- Task objective
Output as a JSON list of strings the lines of the records below, starting at the line containing "phylum: Echinodermata" and ending at the line containing "common name: Moorish idol", with both of those lines included. Give one string per line and leave out any blank lines.

- Given information
==========

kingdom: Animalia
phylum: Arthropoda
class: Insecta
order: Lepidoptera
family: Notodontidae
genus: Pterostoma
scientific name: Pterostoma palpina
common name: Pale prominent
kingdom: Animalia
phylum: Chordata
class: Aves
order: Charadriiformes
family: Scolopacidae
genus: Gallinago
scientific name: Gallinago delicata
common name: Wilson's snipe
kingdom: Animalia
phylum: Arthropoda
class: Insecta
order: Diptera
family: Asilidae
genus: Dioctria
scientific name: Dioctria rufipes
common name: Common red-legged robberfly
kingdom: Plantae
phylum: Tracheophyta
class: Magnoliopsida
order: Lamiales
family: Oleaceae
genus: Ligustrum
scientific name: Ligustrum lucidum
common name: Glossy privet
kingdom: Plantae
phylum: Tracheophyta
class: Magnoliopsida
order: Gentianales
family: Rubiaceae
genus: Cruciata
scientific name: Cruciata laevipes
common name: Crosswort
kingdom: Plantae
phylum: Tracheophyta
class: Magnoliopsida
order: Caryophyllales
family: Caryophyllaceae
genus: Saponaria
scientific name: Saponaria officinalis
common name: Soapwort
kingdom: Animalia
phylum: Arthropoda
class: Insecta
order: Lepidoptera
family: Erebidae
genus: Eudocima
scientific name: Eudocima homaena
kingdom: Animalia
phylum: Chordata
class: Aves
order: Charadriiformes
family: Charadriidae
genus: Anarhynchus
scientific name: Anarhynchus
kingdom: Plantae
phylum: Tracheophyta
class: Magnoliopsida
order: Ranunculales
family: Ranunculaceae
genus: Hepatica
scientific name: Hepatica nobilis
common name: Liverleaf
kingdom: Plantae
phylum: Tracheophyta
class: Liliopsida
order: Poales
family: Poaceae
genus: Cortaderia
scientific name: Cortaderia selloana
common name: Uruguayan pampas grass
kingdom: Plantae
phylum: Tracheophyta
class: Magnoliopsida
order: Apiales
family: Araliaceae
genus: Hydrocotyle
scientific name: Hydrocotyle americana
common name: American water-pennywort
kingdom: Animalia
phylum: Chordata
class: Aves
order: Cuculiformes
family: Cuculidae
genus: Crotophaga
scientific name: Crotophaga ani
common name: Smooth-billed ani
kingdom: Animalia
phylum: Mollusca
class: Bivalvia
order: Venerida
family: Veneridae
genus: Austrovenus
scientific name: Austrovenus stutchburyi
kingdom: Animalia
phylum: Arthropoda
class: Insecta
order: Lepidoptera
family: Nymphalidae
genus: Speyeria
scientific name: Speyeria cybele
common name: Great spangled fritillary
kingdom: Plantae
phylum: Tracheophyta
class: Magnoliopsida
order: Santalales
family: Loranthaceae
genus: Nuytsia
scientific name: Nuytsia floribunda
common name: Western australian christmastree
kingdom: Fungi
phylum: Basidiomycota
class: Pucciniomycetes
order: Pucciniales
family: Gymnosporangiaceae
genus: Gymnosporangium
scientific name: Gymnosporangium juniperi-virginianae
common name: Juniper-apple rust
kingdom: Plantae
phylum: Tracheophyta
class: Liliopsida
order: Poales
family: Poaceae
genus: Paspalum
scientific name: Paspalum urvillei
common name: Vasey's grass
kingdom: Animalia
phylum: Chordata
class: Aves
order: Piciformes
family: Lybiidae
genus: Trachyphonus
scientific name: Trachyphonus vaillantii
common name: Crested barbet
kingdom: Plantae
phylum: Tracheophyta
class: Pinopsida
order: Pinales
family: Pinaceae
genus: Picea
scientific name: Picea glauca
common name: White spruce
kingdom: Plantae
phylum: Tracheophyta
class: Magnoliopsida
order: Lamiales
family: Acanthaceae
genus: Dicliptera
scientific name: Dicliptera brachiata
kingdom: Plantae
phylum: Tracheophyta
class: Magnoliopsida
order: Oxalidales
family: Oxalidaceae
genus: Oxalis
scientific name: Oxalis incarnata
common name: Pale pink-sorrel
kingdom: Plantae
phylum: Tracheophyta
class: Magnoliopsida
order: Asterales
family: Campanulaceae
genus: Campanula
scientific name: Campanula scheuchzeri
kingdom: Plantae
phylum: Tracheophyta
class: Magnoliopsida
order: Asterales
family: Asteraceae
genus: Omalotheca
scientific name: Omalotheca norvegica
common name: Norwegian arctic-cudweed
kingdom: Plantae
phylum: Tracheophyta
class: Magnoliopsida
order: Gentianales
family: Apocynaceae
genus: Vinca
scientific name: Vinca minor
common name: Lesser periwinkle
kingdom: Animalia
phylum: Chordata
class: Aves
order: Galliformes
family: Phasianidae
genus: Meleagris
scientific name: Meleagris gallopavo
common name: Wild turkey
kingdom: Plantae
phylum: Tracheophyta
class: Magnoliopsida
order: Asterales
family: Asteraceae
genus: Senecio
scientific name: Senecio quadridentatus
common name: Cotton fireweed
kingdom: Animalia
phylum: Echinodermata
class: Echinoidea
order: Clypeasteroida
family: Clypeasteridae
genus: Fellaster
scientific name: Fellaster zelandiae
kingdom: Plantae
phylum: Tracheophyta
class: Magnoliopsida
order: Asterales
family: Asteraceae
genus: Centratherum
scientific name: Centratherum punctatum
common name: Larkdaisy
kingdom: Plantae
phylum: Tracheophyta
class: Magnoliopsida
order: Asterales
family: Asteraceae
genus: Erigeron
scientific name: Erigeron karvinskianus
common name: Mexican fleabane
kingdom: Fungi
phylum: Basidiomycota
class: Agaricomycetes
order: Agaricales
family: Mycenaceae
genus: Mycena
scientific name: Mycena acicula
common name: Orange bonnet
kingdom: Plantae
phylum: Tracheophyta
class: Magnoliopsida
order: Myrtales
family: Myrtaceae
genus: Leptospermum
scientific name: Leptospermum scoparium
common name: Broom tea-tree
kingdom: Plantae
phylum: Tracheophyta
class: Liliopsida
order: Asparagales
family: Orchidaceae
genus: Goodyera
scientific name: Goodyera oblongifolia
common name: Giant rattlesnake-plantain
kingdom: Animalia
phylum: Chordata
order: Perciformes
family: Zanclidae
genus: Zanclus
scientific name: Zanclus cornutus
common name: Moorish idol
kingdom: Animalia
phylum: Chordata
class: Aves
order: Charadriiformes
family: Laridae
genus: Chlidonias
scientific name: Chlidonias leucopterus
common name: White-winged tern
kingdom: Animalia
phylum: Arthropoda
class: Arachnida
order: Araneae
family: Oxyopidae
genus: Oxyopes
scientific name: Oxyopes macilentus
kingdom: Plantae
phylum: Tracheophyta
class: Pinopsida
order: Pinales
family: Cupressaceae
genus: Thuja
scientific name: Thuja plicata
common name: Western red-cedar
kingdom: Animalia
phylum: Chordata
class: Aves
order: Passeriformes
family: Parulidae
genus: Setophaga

==========

- The response
[
  "phylum: Echinodermata",
  "class: Echinoidea",
  "order: Clypeasteroida",
  "family: Clypeasteridae",
  "genus: Fellaster",
  "scientific name: Fellaster zelandiae",
  "kingdom: Plantae",
  "phylum: Tracheophyta",
  "class: Magnoliopsida",
  "order: Asterales",
  "family: Asteraceae",
  "genus: Centratherum",
  "scientific name: Centratherum punctatum",
  "common name: Larkdaisy",
  "kingdom: Plantae",
  "phylum: Tracheophyta",
  "class: Magnoliopsida",
  "order: Asterales",
  "family: Asteraceae",
  "genus: Erigeron",
  "scientific name: Erigeron karvinskianus",
  "common name: Mexican fleabane",
  "kingdom: Fungi",
  "phylum: Basidiomycota",
  "class: Agaricomycetes",
  "order: Agaricales",
  "family: Mycenaceae",
  "genus: Mycena",
  "scientific name: Mycena acicula",
  "common name: Orange bonnet",
  "kingdom: Plantae",
  "phylum: Tracheophyta",
  "class: Magnoliopsida",
  "order: Myrtales",
  "family: Myrtaceae",
  "genus: Leptospermum",
  "scientific name: Leptospermum scoparium",
  "common name: Broom tea-tree",
  "kingdom: Plantae",
  "phylum: Tracheophyta",
  "class: Liliopsida",
  "order: Asparagales",
  "family: Orchidaceae",
  "genus: Goodyera",
  "scientific name: Goodyera oblongifolia",
  "common name: Giant rattlesnake-plantain",
  "kingdom: Animalia",
  "phylum: Chordata",
  "order: Perciformes",
  "family: Zanclidae",
  "genus: Zanclus",
  "scientific name: Zanclus cornutus",
  "common name: Moorish idol"
]